I can’t describe these effects better than Chizhevsky himself:
“rapidity of excitation from the unified psychic center”
“sharp changes in the psychological composition of the masses”
“The sound of the people’s voice is revealed”
“the entire human spectrum of…. immoderation, passion [and]…. insanity dominates”
“epileptic delirium”
At an average elevation of 6,800ft, Colorado has the highest mean altitude of any state.
While we aren’t by any means one of the highest places in the world, in the United States, we are the closest to the sun.
Living here in this harsh sunlight among these jagged cliffs and plateaus, the drivers are aggressive. People expect me to have more energy. I only cry with others, it’s harder to conjure those depths alone now. Things come to light here; my loudest laughter, my anger, my sensitivity. There’s always a passionate person I can call up for a conversation and a laugh. I can’t hide my light. When I try, I begin to feel dim, because speaking to people here will recharge me more than alone time. People zap me. I speak up more. I have to. I used to be afraid of fighting. I thought a fight was a friendship-ender. I thought that love meant no fighting. I thought that love meant no boundaries. Now I yell “that wasn’t cool!” Now I see fighting as a friendship-beginner. We will know each other so much better afterward. What a relief, I know where I end and you begin.
Yelling, but then apologizing afterward, is advised. Pushing myself to my limits seems inevitable. We can run the race in Kansas and then we can drive back 7 hours and then we can party so hard that we fall over.

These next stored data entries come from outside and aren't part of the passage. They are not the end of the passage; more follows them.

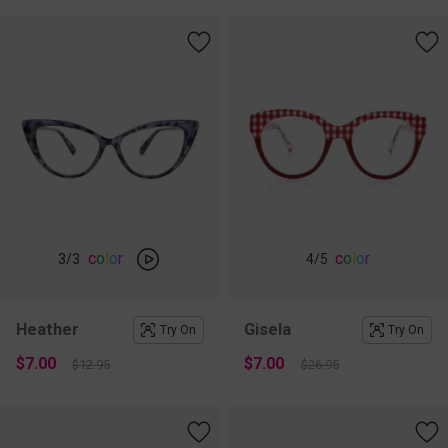
c
o
l
o
r
c
o
l
o
r
3
/3
4
/5
Heather
Gisela
Try On
Try On
$7.00
$7.00
$12.95
$26.95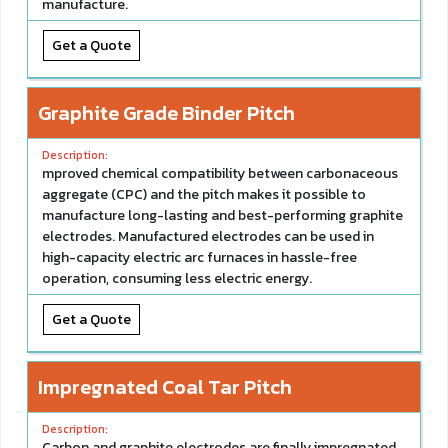
manufacture.
Get a Quote
Graphite Grade Binder Pitch
mproved chemical compatibility between carbonaceous
aggregate (CPC) and the pitch makes it possible to
manufacture long-lasting and best-performing graphite
electrodes. Manufactured electrodes can be used in
high-capacity electric arc furnaces in hassle-free
operation, consuming less electric energy.
Get a Quote
Impregnated Coal Tar Pitch
Carbon and graphite electrodes are finally impregnated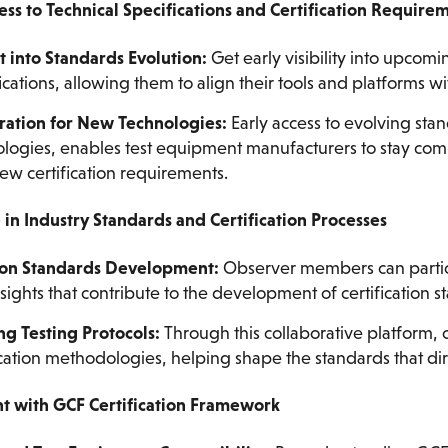
cess to Technical Specifications and Certification Require
t into Standards Evolution:
Get early visibility into upcomi
ications, allowing them to align their tools and platforms wi
ration for New Technologies:
Early access to evolving sta
logies, enables test equipment manufacturers to stay com
ew certification requirements.
e in Industry Standards and Certification Processes
 on Standards Development:
Observer members can partic
sights that contribute to the development of certification s
g Testing Protocols:
Through this collaborative platform,
ication methodologies, helping shape the standards that dire
nt with GCF Certification Framework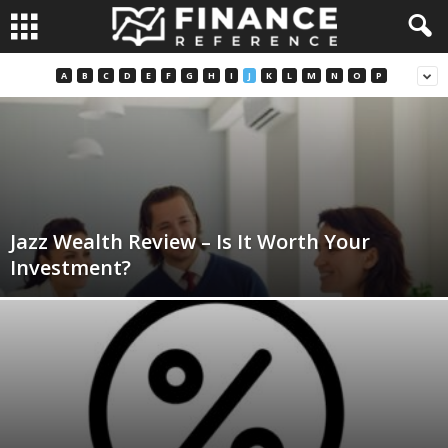
A
B
C
D
E
F
G
H
I
J
K
L
M
N
O
P
Jazz Wealth Review – Is It Worth Your
Investment?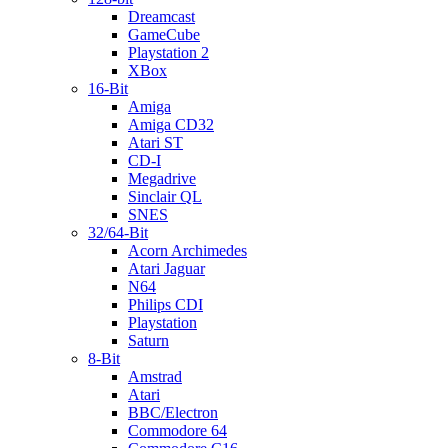
Dreamcast
GameCube
Playstation 2
XBox
16-Bit
Amiga
Amiga CD32
Atari ST
CD-I
Megadrive
Sinclair QL
SNES
32/64-Bit
Acorn Archimedes
Atari Jaguar
N64
Philips CDI
Playstation
Saturn
8-Bit
Amstrad
Atari
BBC/Electron
Commodore 64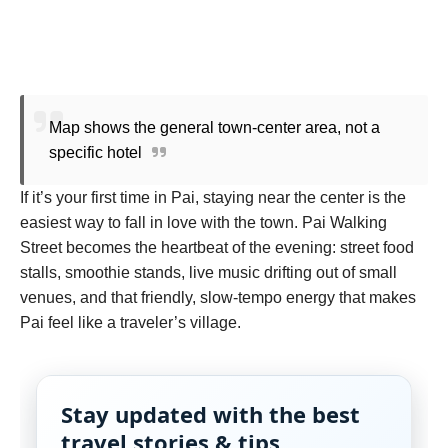
Map shows the general town-center area, not a
specific hotel
If it’s your first time in Pai, staying near the center is the
easiest way to fall in love with the town. Pai Walking
Street becomes the heartbeat of the evening: street food
stalls, smoothie stands, live music drifting out of small
venues, and that friendly, slow-tempo energy that makes
Pai feel like a traveler’s village.
Stay updated with the best
travel stories & tips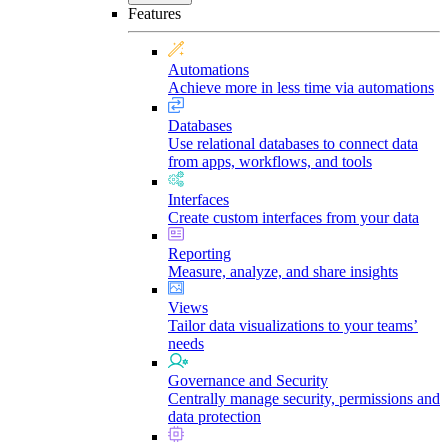
Features
Automations
Achieve more in less time via automations
Databases
Use relational databases to connect data
from apps, workflows, and tools
Interfaces
Create custom interfaces from your data
Reporting
Measure, analyze, and share insights
Views
Tailor data visualizations to your teams’
needs
Governance and Security
Centrally manage security, permissions and
data protection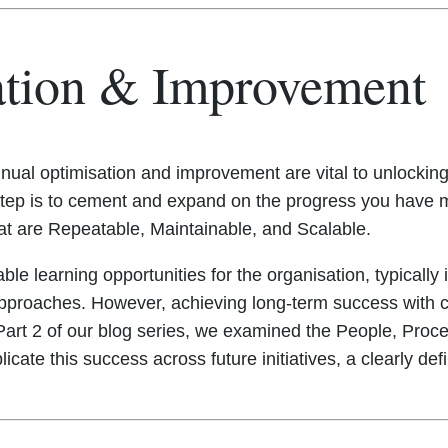
ation & Improvement
nual optimisation and improvement are vital to unlocking 
xt step is to cement and expand on the progress you hav
at are Repeatable, Maintainable, and Scalable.
luable learning opportunities for the organisation, typical
proaches. However, achieving long-term success with cl
n Part 2 of our blog series, we examined the People, Pro
plicate this success across future initiatives, a clearly de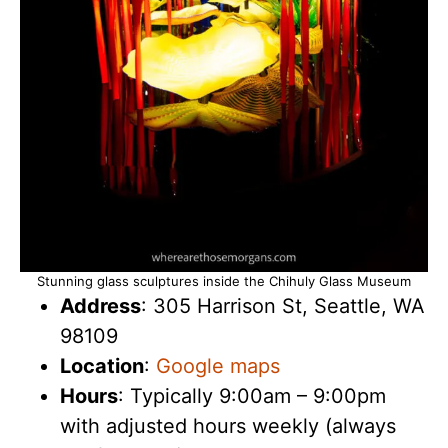
Stunning glass sculptures inside the Chihuly Glass Museum
Address
: 305 Harrison St, Seattle, WA
98109
Location
:
Google maps
Hours
: Typically 9:00am – 9:00pm
with adjusted hours weekly (always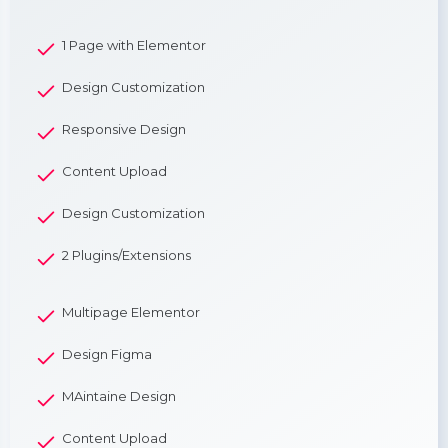
1 Page with Elementor
Design Customization
Responsive Design
Content Upload
Design Customization
2 Plugins/Extensions
Multipage Elementor
Design Figma
MAintaine Design
Content Upload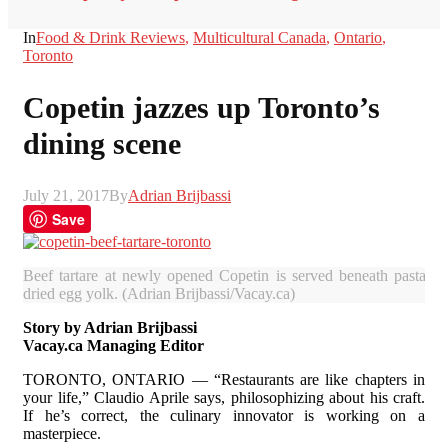
In
Food & Drink Reviews
,
Multicultural Canada
,
Ontario
,
Toronto
Copetin jazzes up Toronto’s
dining scene
July 21, 2017
By
Adrian Brijbassi
Save
Beef tartare at newly opened Copetin is served beneath pasta cr
dried egg yolk. (Adrian Brijbassi/Vacay.ca)
Story by Adrian Brijbassi
Vacay.ca Managing Editor
TORONTO, ONTARIO — “Restaurants are like chapters in
your life,” Claudio Aprile says, philosophizing about his craft.
If he’s correct, the culinary innovator is working on a
masterpiece.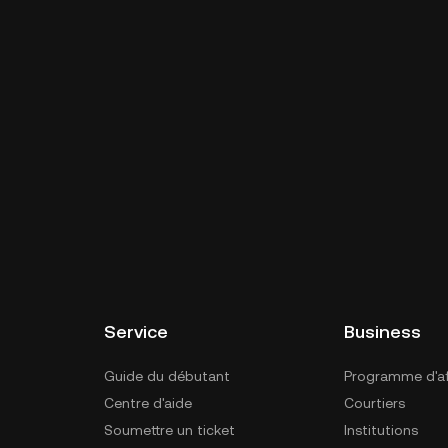
Service
Business
Guide du débutant
Programme d'aff
Centre d'aide
Courtiers
Soumettre un ticket
Institutions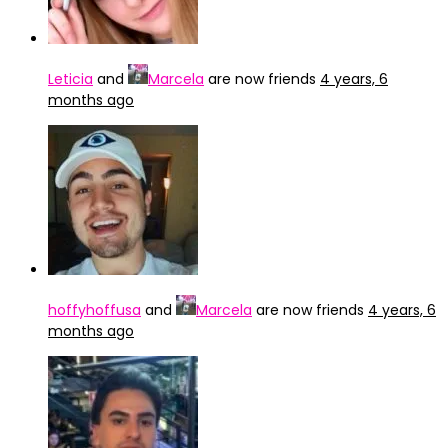
Leticia
and
Marcela
are now friends
4 years, 6
months ago
hoffyhoffusa
and
Marcela
are now friends
4 years, 6
months ago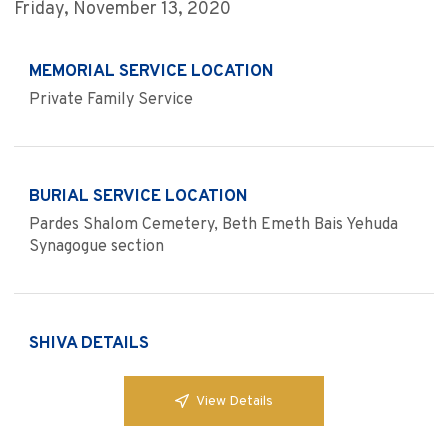
Friday, November 13, 2020
MEMORIAL SERVICE LOCATION
Private Family Service
BURIAL SERVICE LOCATION
Pardes Shalom Cemetery, Beth Emeth Bais Yehuda
Synagogue section
SHIVA DETAILS
View Details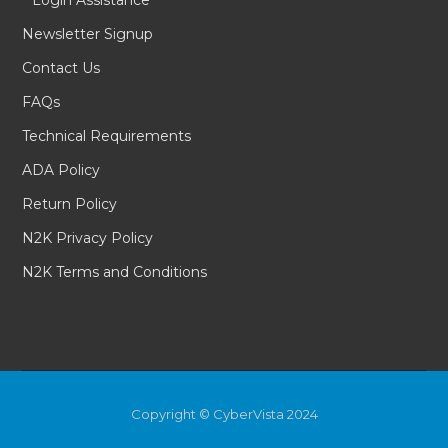
Login Assistance
Newsletter Signup
Contact Us
FAQs
Technical Requirements
ADA Policy
Return Policy
N2K Privacy Policy
N2K Terms and Conditions
Copyright © CyberVista 2024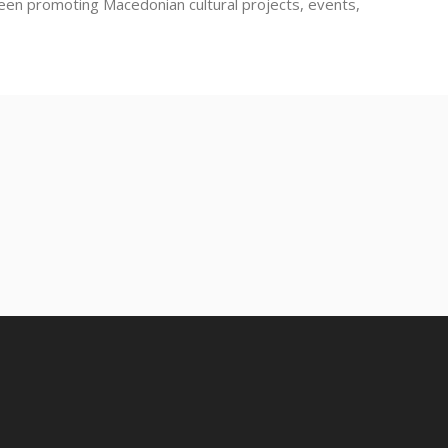
been promoting Macedonian cultural projects, events,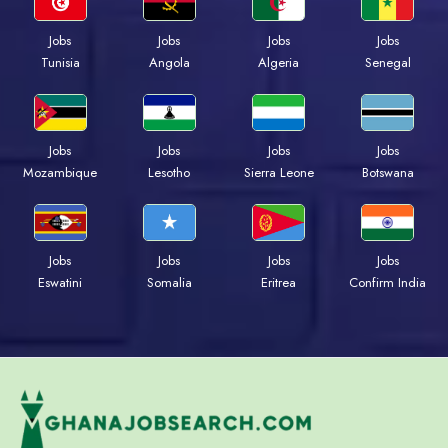
Jobs
Jobs
Jobs
Jobs
Tunisia
Angola
Algeria
Senegal
Jobs
Jobs
Jobs
Jobs
Mozambique
Lesotho
Sierra Leone
Botswana
Jobs
Jobs
Jobs
Jobs
Eswatini
Somalia
Eritrea
Confirm India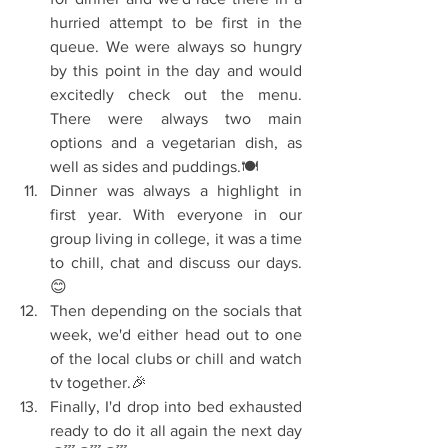
hurried attempt to be first in the 
queue. We were always so hungry 
by this point in the day and would 
excitedly check out the menu. 
There were always two main 
options and a vegetarian dish, as 
well as sides and puddings.🍽️  
Dinner was always a highlight in 
first year. With everyone in our 
group living in college, it was a time 
to chill, chat and discuss our days.
😊  
Then depending on the socials that 
week, we'd either head out to one 
of the local clubs or chill and watch 
tv together.🎉  
Finally, I'd drop into bed exhausted 
ready to do it all again the next day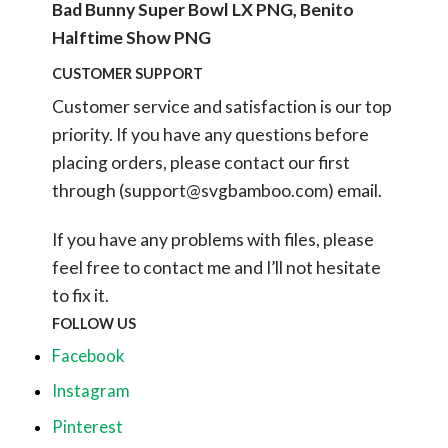
Bad Bunny Super Bowl LX PNG, Benito
Halftime Show PNG
CUSTOMER SUPPORT
Customer service and satisfaction is our top
priority. If you have any questions before
placing orders, please contact our first
through (
support@svgbamboo.com
) email.
If you have any problems with files, please
feel free to contact me and I’ll not hesitate
to fix it.
FOLLOW US
Facebook
Instagram
Pinterest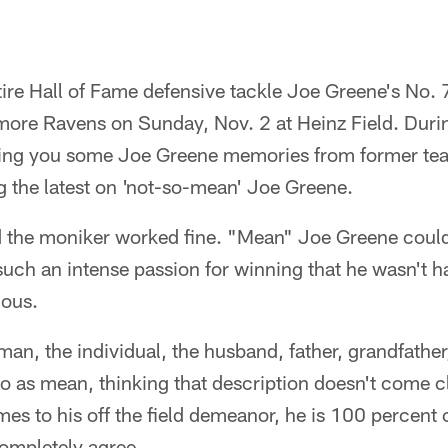
etire Hall of Fame defensive tackle Joe Greene's No.
imore Ravens on Sunday, Nov. 2 at Heinz Field. Duri
bring you some Joe Greene memories from former t
g the latest on 'not-so-mean' Joe Greene.
ld the moniker worked fine. "Mean" Joe Greene could 
 such an intense passion for winning that he wasn't 
ious.
an, the individual, the husband, father, grandfather,
to as mean, thinking that description doesn't come c
mes to his off the field demeanor, he is 100 percent 
ompletely agree.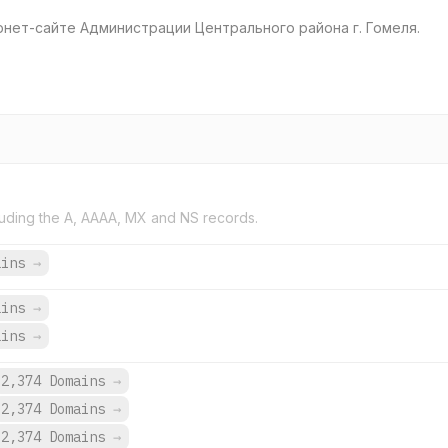
нет-сайте Администрации Центрального района г. Гомеля.
uding the A, AAAA, MX and NS records.
ains
→
ains
→
ains
→
2,374 Domains
→
2,374 Domains
→
2,374 Domains
→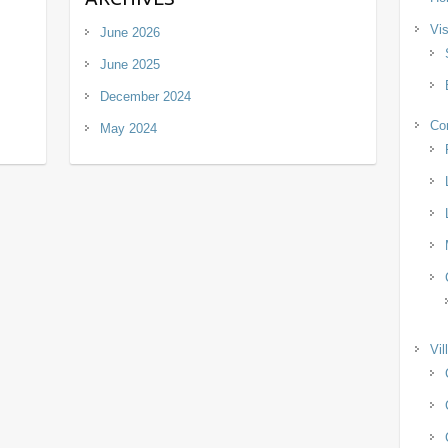
Vis
June 2026
June 2025
December 2024
Co
May 2024
Vil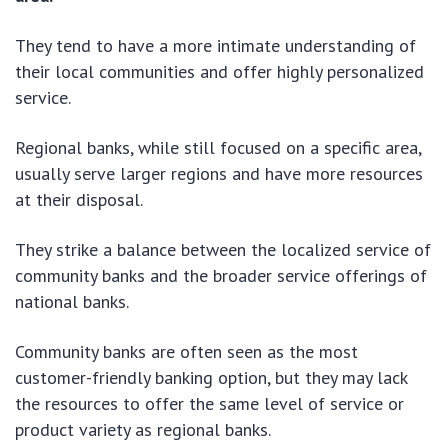
They tend to have a more intimate understanding of
their local communities and offer highly personalized
service.
Regional banks, while still focused on a specific area,
usually serve larger regions and have more resources
at their disposal.
They strike a balance between the localized service of
community banks and the broader service offerings of
national banks.
Community banks are often seen as the most
customer-friendly banking option, but they may lack
the resources to offer the same level of service or
product variety as regional banks.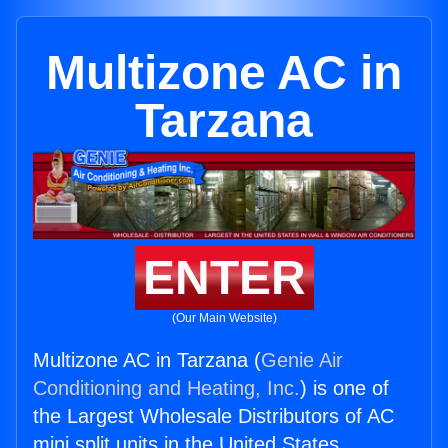
Multizone AC in
Tarzana
ENTER
(Our Main Website)
Multizone AC in Tarzana (
Genie Air
Conditioning and Heating, Inc.
) is one of
the Largest Wholesale Distributors of AC
mini split units in the United States.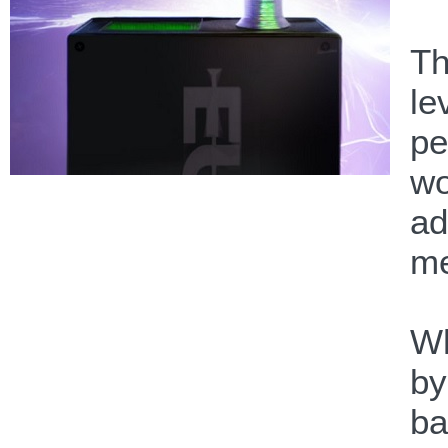
Th
le
pe
wo
ad
me
Wh
by
ba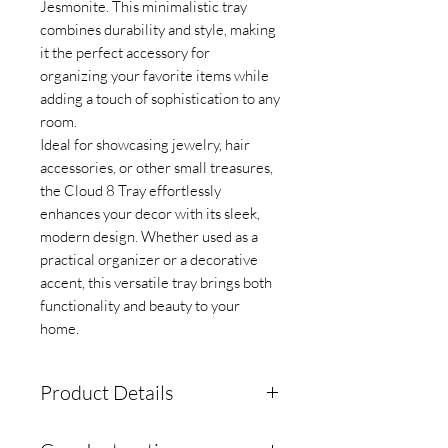
Jesmonite. This minimalistic tray
combines durability and style, making
it the perfect accessory for
organizing your favorite items while
adding a touch of sophistication to any
room.
Ideal for showcasing jewelry, hair
accessories, or other small treasures,
the Cloud 8 Tray effortlessly
enhances your decor with its sleek,
modern design. Whether used as a
practical organizer or a decorative
accent, this versatile tray brings both
functionality and beauty to your
home.
Product Details
Comes with silicon bottoms to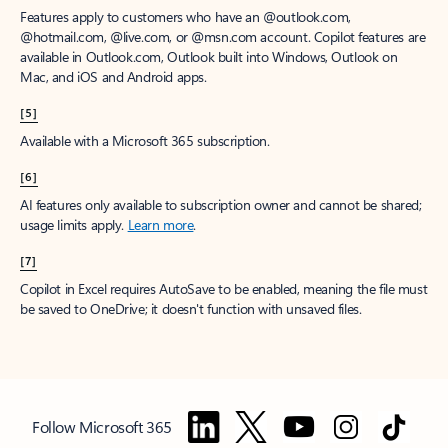
Features apply to customers who have an @outlook.com,
@hotmail.com, @live.com, or @msn.com account. Copilot features are
available in Outlook.com, Outlook built into Windows, Outlook on
Mac, and iOS and Android apps.
[5]
Available with a Microsoft 365 subscription.
[6]
AI features only available to subscription owner and cannot be shared;
usage limits apply.
Learn more
.
[7]
Copilot in Excel requires AutoSave to be enabled, meaning the file must
be saved to OneDrive; it doesn't function with unsaved files.
Follow Microsoft 365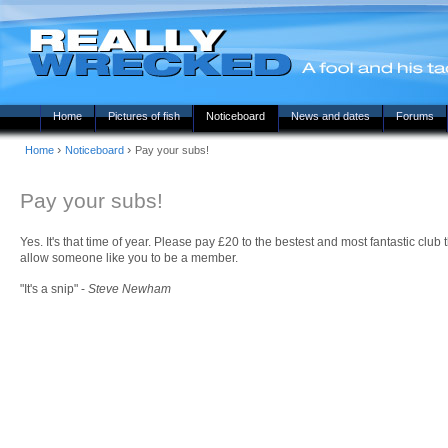
Home
Pictures of fish
Noticeboard
News and dates
Forums
›
›
Home
Noticeboard
Pay your subs!
Pay your subs!
Yes. It's that time of year. Please pay £20 to the bestest and most fantastic club
allow someone like you to be a member.
"It's a snip" -
Steve Newham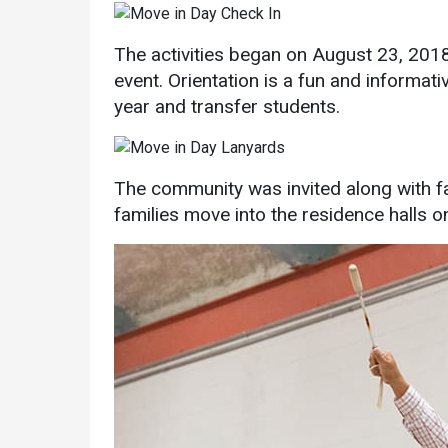
Academics
Admissions
The activities began on August 23, 20
Programs /
How to Apply
event. Orientation is a fun and informati
Majors
Financial Aid
year and transfer students.
Course Catalog
Cost of
School of
Attendance
Outreach
Work Study
The community was invited along with fa
Dual Enrollment
families move into the residence halls
Academic
Calendar
Library
Advising
Registrar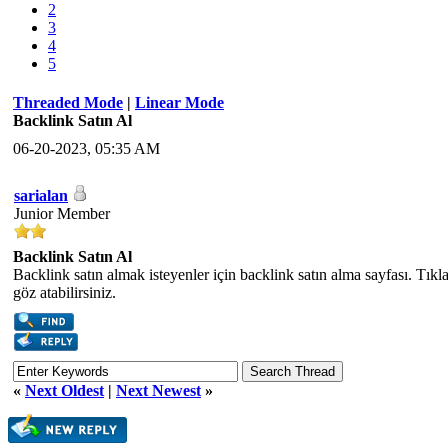
2
3
4
5
Threaded Mode
|
Linear Mode
Backlink Satın Al
06-20-2023, 05:35 AM
sarialan
Junior Member
Backlink Satın Al
Backlink satın almak isteyenler için backlink satın alma sayfası. Tık
göz atabilirsiniz.
«
Next Oldest
|
Next Newest
»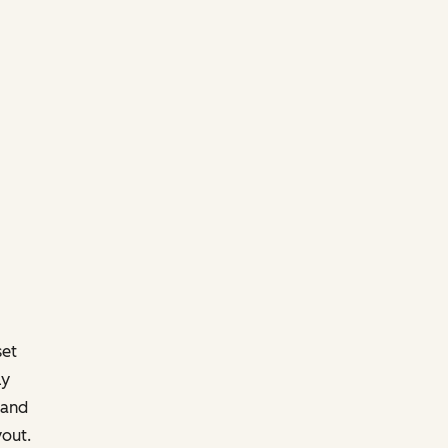
set
ly
 and
yout.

Here in the Rockies, we’re closest to the sun. The only thing, well, the best thing, to do for fun here is to climb even closer. So much information fills our minds while colors and bright studio-lighting fills the trees. The light falls perfectly on your face, it’s surreal. Bright green grass, bluebird sky. Yellow and purple residential homes, wind-chimes and weather-vanes glinting in the daylight. Even when the leaves have fallen, there is still the fiery orange sky at sunset. When you arrive here, you face yourself. Whatever vibrations are flowing silently outside your skin will be supercharged by the white sunlight. Your aura is exploding, like it or not.
If it scares you, lean in.
When you leave this place, the stark contrast of a coastal valley will have you reeling.
When I called into the forest in Portland, there was no one listening. Because in a forested valley, a leafy blanket muffles your noise, there are miles between you and your friends. It is darker because the sun does not kiss you there. The forest will cloak you and so will the raindrops. We are showered and showered and we can swim but we cannot yell.
Here, we are almost sitting on top of a mountain. There are trees but they do not temper our noises. The aspens help pass along what we say. You ascend and your voice ascends.
You might think you want silence, at first. You might think you want a break from the clamor and the singing. No, what you want is to join the song. That’s why you’re here, you know that.